## SEITENAUSZUG:
———
Wiederum hat der Landtag die Möglichkeit, gemäß § 53 Abs. 3 Geschäftsordnung die Dringlichkeit festzustellen. Dann müsste auch der Antrag noch in dieser Sitzung abschließend behandelt werden. Voraussetzung für eine Dringlichkeit ist wiederum, dass im üblichen Verfahren eine rechtzeitige Entscheidung im Landtag über den Antrag nicht mehr erreichbar ist.
Ich bitte erst einmal um die Begründung der Dringlichkeit und gebe Herrn Kollegen Lichdi für die Fraktion GRÜNE das Wort.
Vielen Dank, Herr Präsident. Meine Damen und Herren! Wir möchten, dass sich heute der Landtag mit dem beabsichtigten Transport der 1951 abgebrannten Brennstäbe aus dem ehemaligen Atomforschungszentrum Rossendorf bei Dresden nach Majak am Ural befasst. Die einen oder anderen werden sich vielleicht erinnern oder wissen es, dass im Jahr 1957 in Majak nach Tschernobyl der schlimmste Atomunfall auf der Erde stattgefunden hat. Die Gegend ist noch verstrahlt. Dort sind immer noch Atomfabriken in Betrieb und genau in diese Atomfabriken soll jetzt der sächsische Atommüll geliefert werden.
———
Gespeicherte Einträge
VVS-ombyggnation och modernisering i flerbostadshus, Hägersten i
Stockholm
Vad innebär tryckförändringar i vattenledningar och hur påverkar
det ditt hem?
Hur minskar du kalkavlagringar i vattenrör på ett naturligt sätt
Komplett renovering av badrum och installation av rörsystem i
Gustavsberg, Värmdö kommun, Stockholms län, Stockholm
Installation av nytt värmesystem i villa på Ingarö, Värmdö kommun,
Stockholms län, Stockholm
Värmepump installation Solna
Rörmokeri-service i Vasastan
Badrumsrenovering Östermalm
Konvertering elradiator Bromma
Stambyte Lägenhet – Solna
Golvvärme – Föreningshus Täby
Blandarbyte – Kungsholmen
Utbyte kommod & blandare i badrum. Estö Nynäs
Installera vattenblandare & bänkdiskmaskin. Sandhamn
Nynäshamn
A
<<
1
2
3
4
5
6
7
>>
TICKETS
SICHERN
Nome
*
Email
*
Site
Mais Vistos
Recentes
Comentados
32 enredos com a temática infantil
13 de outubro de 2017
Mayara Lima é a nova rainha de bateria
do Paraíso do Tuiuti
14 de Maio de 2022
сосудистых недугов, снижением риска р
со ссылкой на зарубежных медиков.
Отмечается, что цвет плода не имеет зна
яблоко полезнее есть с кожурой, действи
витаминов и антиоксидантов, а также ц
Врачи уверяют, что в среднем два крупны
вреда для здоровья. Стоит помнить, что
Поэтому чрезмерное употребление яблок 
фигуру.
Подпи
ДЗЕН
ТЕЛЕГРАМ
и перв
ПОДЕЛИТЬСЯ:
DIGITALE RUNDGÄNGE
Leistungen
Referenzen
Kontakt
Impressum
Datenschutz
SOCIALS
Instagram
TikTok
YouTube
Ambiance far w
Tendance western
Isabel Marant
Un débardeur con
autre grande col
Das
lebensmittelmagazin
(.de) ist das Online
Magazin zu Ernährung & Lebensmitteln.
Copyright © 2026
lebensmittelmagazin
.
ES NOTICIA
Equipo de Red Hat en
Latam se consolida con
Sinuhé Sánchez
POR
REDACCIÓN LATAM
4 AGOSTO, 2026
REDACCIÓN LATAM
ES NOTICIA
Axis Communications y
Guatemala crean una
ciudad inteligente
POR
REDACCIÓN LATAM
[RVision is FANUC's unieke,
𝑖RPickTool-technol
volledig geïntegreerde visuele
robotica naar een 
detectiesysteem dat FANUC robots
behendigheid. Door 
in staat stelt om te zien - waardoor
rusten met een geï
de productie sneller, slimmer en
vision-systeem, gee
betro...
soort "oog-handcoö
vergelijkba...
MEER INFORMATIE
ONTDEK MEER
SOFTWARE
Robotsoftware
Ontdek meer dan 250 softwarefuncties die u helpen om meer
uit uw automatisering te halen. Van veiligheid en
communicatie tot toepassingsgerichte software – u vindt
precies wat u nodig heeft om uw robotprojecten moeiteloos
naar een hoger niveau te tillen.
———
## ZU ERLEDIGEN:
1. Nennen Sie alle geografischen Namen, die im Debattenauszug zum Atommülltransport vorkommen.
2. Schreiben Sie aus dem Debattenauszug zum Atommülltransport den Abschnitt zwischen „Ich bitte erst“ und „Atommüll geliefert werden.“ einschließlich ab.
3. Bitte setzen Sie den Debattenauszug zum Atommülltransport nach seinem letzten Satz fort.

## ERGEBNISSE JE AUFGABE:
1. Rossendorf, Dresden, Majak, Ural, Tschernobyl

2.
Ich bitte erst einmal um die Begründung der Dringlichkeit und gebe Herrn Kollegen Lichdi für die Fraktion GRÜNE das Wort.
Vielen Dank, Herr Präsident. Meine Damen und Herren! Wir möchten, dass sich heute der Landtag mit dem beabsichtigten Transport der 1951 abgebrannten Brennstäbe aus dem ehemaligen Atomforschungszentrum Rossendorf bei Dresden nach Majak am Ural befasst. Die einen oder anderen werden sich vielleicht erinnern oder wissen es, dass im Jahr 1957 in Majak nach Tschernobyl der schlimmste Atomunfall auf der Erde stattgefunden hat. Die Gegend ist noch verstrahlt. Dort sind immer noch Atomfabriken in Betrieb und genau in diese Atomfabriken soll jetzt der sächsische Atommüll geliefert werden.

3.
Zur Dringlichkeit: Die Genehmigung des Bundesamtes für Strahlenschutz wurde am 23. September erteilt, mithin nach dem Datum, zu dem wir hier Anträge für das Plenum einreichen konnten.
Warum müssen wir das in dieser Sitzung behandeln? Ich fahnde ja schon seit Wochen oder Monaten bei der Staatsregierung nach genauen Daten. Die Staatsregierung verweigert mir dazu die Auskunft und hat es sogar für richtig befunden, mir den Endverbleib auf Majak unter dem angeblichen Gesichtspunkt der Geheimhaltung zu verweigern. Das Bundesamt für Strahlenschutz hat es dann offiziell mitgeteilt. Das ist auch ein seltsamer Umgang hier mit dem Parlament.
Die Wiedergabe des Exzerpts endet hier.